— Task description —
Report each line in the items below that includes the word "their", copying the line in full.

*** Supplied material ***

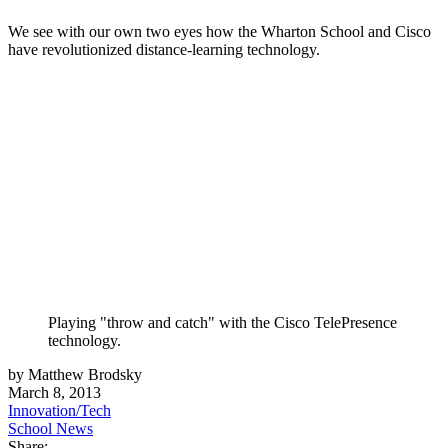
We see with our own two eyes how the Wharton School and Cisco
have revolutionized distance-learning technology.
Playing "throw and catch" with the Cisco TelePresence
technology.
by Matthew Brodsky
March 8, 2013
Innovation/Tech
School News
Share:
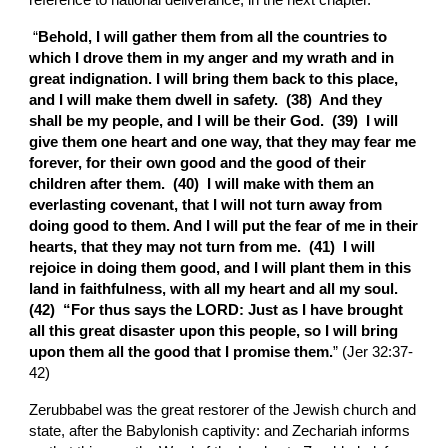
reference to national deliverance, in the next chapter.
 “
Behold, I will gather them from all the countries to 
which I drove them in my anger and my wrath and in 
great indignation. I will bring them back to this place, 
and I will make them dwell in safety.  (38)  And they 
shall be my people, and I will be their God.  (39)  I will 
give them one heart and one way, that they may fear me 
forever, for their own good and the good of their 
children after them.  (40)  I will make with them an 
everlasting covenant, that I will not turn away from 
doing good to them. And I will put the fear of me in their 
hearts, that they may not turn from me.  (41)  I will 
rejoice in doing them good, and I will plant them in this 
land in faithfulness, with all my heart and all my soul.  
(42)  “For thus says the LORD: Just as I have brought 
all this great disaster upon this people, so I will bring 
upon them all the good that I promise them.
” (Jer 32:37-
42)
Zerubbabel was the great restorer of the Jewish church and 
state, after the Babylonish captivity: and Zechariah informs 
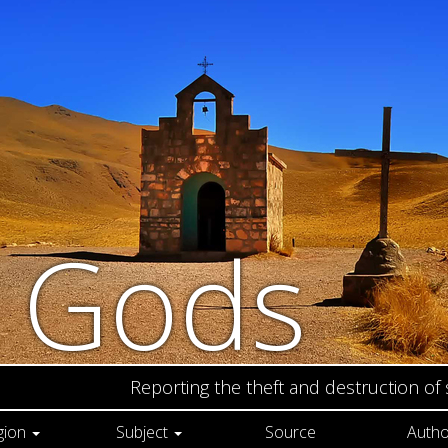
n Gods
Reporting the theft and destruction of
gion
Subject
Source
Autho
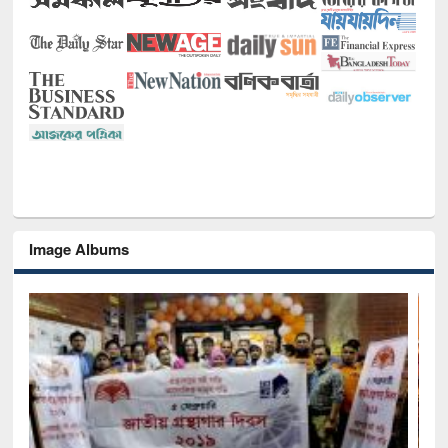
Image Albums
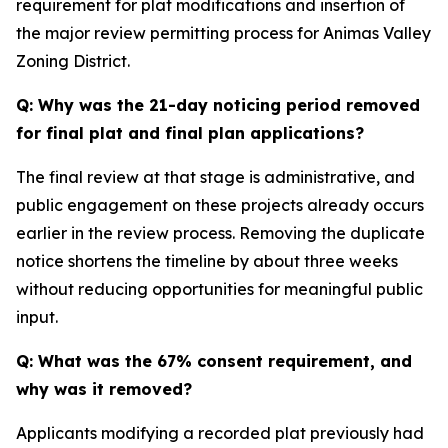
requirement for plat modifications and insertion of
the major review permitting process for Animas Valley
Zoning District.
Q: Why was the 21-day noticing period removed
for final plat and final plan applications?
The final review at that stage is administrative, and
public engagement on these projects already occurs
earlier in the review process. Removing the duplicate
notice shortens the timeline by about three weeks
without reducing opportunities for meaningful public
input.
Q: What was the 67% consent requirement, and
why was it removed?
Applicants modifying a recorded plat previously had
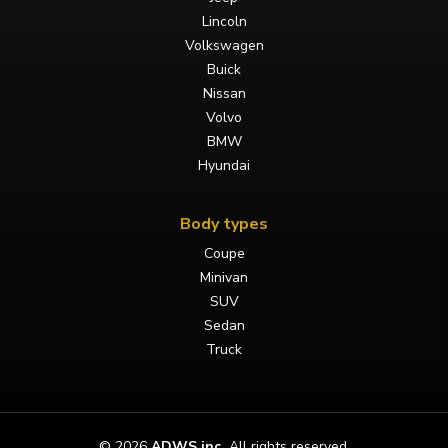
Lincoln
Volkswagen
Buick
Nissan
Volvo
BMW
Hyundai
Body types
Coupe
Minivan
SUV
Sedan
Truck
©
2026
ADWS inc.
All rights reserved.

***
*** Supplied material ***

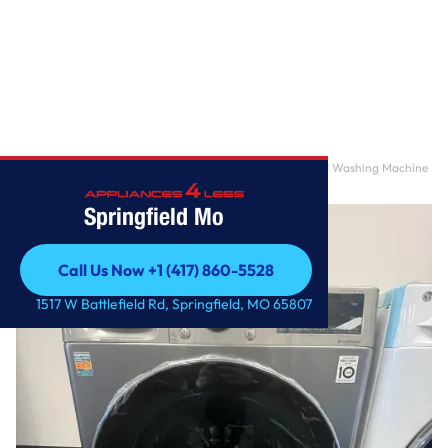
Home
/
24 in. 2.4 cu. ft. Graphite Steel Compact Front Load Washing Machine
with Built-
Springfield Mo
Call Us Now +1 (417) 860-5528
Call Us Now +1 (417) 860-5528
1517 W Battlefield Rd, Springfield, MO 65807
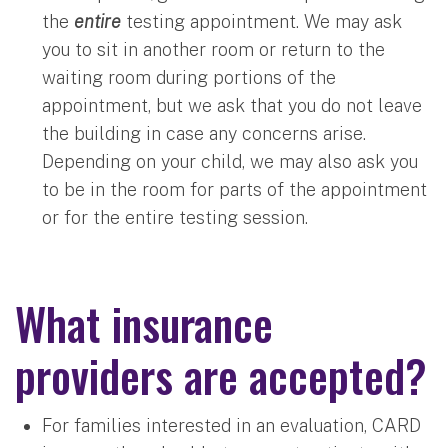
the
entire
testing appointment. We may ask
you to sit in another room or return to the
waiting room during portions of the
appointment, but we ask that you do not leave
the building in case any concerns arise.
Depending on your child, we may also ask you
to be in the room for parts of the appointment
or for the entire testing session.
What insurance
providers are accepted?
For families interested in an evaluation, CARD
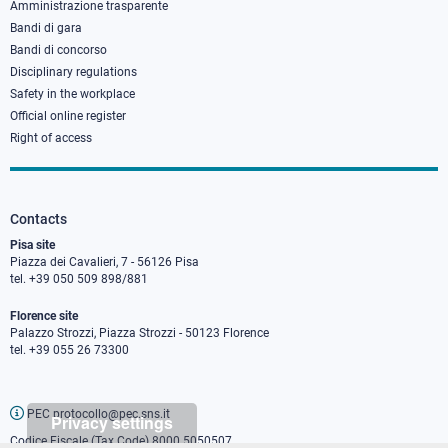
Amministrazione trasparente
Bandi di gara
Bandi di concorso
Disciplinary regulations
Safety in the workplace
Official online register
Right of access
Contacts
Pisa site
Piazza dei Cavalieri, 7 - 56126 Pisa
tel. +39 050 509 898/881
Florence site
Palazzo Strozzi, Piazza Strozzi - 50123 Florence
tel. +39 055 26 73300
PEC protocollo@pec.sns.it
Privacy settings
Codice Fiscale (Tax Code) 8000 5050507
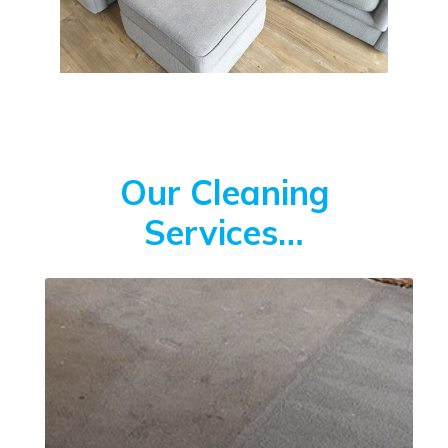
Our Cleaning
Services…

***

— Solution to this exercise —
shall be my people, and I will be their God.  (39)  I will 
forever, for their own good and the good of their 
doing good to them. And I will put the fear of me in their 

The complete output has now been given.